基于多示例多标签分类的Web文本挖掘研究

发布时间：2018-06-20 11:41

本文选题：多示例学习 + 最小二乘双支持向量机　；参考：《天津理工大学》2017年硕士论文

【摘要】：随着网络技术的飞速发展,互联网信息资源增长迅猛,对海量数据的分类提出了进一步的要求。文本分类作为文本挖掘最重要的研究方向,在现实生活中有着广泛的应用。研究如何对文本进行有效的表示、有效的查找信息成为现在文本挖掘领域迫在眉睫的研究课题。现实生活中多示例多标签文本大量存在,对文本分类研究提出了新的挑战。传统的文本分类基本是单示例单标签分类,无法对多语义、多类别的文本进行准确的处理,本文提出多示例多标签学习对多标签文本进行准确有效的分类。本文主要研究了以下几个方面的内容:(1)使用多示例多标签学习框架进行中文文本分类。多示例学习和多标签学习分别是针对语义歧义和多类别学习问题提出的,多示例多标签学习(MIML)主要针对图像分类、网页检索等的研究领域并取得了很好的成果,本文将多示例多标签学习(MIML)方法应用于中文文本分类,针对中文特有的结构及文本的多类别特征,改进MIML学习框架,使之更适用于中文文本分类,为中文文本分类提出了一种新的思路。(2)文本表示作为文本分类的一个关键步骤,对于后续分类器的学习性能有很大的影响。本文针对中文文本语义丰富的特点使用多示例句子包进行文本表示。目前主流的文本表示方法有VSM,这种方法以词作为文本切分粒度,对特征项进行了独立性假设,词间的语义信息丢失。针对语义缺失问题,本文引入多示例文本表示,使用多示例包对文本进行处理,使用句子作为文本表示的最小单位,使词间的语义信息得以保留。
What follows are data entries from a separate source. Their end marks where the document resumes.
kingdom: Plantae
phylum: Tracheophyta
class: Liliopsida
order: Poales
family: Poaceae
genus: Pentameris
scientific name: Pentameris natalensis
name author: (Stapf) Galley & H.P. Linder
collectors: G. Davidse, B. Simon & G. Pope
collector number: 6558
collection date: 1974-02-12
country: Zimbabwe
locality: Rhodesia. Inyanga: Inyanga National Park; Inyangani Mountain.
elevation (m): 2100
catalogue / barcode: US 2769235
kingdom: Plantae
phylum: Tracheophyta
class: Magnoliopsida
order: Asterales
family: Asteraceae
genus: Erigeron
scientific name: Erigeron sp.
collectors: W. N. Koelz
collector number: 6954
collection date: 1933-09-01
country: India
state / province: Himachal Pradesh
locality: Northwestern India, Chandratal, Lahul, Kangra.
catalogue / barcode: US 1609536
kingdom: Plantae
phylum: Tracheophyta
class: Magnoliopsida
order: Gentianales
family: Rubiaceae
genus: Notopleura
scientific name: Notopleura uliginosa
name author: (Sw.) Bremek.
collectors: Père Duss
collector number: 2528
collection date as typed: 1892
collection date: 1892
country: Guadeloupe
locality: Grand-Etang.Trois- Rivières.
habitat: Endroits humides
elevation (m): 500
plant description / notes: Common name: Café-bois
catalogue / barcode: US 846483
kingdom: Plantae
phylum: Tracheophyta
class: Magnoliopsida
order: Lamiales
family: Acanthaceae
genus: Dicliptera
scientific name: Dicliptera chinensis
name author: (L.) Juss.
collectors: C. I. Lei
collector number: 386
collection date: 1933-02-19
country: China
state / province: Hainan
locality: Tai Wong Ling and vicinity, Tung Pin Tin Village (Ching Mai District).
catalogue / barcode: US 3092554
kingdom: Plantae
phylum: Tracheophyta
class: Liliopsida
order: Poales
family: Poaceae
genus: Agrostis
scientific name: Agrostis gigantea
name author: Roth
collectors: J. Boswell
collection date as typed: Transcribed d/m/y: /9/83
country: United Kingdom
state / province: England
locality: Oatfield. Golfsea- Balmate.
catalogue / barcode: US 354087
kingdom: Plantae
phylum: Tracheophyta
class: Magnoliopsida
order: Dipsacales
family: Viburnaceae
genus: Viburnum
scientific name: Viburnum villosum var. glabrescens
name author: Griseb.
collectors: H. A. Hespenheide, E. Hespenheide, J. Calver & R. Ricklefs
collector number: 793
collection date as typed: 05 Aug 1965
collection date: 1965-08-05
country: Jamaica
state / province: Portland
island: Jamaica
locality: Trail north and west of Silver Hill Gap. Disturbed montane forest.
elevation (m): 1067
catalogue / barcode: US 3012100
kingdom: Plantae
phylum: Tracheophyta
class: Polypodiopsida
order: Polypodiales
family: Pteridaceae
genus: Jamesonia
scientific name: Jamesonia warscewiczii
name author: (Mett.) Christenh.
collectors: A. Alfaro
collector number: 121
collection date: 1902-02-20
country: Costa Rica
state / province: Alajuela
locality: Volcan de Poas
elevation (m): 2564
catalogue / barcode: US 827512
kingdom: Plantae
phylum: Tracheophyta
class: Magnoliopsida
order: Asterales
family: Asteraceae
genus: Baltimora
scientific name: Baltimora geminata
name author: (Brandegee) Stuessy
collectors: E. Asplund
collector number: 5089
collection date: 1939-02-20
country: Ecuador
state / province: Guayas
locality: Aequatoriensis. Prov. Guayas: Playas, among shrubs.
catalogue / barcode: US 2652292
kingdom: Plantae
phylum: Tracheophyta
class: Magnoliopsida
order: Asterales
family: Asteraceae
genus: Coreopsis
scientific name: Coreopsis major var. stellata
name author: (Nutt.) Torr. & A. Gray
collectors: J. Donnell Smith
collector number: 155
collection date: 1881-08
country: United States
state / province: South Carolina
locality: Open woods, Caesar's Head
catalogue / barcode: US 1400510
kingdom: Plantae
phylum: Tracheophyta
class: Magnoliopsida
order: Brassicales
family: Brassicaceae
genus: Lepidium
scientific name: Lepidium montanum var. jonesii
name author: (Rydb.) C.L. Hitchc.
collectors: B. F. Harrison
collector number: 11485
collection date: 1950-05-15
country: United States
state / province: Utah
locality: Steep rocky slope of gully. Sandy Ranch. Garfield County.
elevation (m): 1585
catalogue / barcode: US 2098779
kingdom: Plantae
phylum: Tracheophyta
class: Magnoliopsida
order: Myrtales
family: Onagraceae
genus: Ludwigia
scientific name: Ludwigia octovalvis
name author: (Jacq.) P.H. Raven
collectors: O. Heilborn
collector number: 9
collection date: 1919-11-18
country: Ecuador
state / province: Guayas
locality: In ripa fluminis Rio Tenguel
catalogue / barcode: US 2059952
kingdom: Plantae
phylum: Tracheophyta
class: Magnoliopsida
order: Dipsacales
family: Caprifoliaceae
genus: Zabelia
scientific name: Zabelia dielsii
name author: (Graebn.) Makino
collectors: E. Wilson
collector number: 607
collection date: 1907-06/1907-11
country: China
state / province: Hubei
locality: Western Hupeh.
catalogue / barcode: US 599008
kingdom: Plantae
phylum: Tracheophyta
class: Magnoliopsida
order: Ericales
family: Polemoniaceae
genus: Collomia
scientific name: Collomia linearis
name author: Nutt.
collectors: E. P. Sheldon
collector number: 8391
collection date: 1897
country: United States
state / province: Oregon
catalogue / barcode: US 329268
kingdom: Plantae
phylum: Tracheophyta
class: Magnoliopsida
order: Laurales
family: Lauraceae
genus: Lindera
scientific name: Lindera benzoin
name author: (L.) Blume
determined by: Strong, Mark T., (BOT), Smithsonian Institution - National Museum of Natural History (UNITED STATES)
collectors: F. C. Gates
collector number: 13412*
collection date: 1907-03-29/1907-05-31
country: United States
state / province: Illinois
数据表示阶段使用多示例句子包的形式进行文本表示,避免基于语义独立性假设带来的语义损失,并进一步优化处理使其成为主题包,缩短了文本处理的时间。(3)在文本分类阶段使用改进的LSTSVM多标签分类器进行分类。对于使用多示例主题包表示的文本,基于退化策略将多示例多标签数据通过聚类处理成为单示例多标签学习,使用改进的最小二乘双支持向量机(LSTSVM)多标签分类器对文本进行分类。最小二乘双支持向量机把一个大型QPP问题转化成两个小型QPP问题,计算速度得到了提升并降低了计算复杂度。(4)根据改进的算法设计构造多示例多标签文本分类系统,使用reuter-21578新闻语料、Emotion数据集和同济大学的中文语料库数据集对改进的算法进行实验验证和结果分析,实验结果表明改进的算法在评价指标上优于目前存在的多标签分类算法。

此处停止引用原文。